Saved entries
===
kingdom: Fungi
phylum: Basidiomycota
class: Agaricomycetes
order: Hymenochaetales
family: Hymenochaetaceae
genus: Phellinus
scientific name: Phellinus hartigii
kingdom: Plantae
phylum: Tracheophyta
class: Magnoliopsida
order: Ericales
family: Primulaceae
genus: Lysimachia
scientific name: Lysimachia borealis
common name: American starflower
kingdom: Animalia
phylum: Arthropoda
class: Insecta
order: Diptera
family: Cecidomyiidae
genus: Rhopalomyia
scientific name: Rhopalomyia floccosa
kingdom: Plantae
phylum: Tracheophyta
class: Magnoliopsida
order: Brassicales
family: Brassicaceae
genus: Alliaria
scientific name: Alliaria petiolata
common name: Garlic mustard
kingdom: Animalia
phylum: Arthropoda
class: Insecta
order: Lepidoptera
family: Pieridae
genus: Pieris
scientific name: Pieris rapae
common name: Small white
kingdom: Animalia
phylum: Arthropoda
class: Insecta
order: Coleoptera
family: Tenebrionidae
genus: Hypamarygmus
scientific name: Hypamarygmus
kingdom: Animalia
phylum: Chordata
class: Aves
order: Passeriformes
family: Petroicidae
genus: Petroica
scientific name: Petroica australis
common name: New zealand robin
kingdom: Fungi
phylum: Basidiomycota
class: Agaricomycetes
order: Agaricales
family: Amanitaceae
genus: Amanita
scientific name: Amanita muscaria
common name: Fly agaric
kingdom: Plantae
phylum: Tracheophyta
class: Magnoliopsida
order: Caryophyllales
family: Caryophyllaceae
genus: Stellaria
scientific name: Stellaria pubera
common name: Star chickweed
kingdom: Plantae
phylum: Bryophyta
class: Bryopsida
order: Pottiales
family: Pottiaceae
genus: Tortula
===
Repeat the rows word for word, beginning at the line that has "genus: Rhopalomyia" and stopping after the final line of the rows.

TASK SOLUTION.
genus: Rhopalomyia
scientific name: Rhopalomyia floccosa
kingdom: Plantae
phylum: Tracheophyta
class: Magnoliopsida
order: Brassicales
family: Brassicaceae
genus: Alliaria
scientific name: Alliaria petiolata
common name: Garlic mustard
kingdom: Animalia
phylum: Arthropoda
class: Insecta
order: Lepidoptera
family: Pieridae
genus: Pieris
scientific name: Pieris rapae
common name: Small white
kingdom: Animalia
phylum: Arthropoda
class: Insecta
order: Coleoptera
family: Tenebrionidae
genus: Hypamarygmus
scientific name: Hypamarygmus
kingdom: Animalia
phylum: Chordata
class: Aves
order: Passeriformes
family: Petroicidae
genus: Petroica
scientific name: Petroica australis
common name: New zealand robin
kingdom: Fungi
phylum: Basidiomycota
class: Agaricomycetes
order: Agaricales
family: Amanitaceae
genus: Amanita
scientific name: Amanita muscaria
common name: Fly agaric
kingdom: Plantae
phylum: Tracheophyta
class: Magnoliopsida
order: Caryophyllales
family: Caryophyllaceae
genus: Stellaria
scientific name: Stellaria pubera
common name: Star chickweed
kingdom: Plantae
phylum: Bryophyta
class: Bryopsida
order: Pottiales
family: Pottiaceae
genus: Tortula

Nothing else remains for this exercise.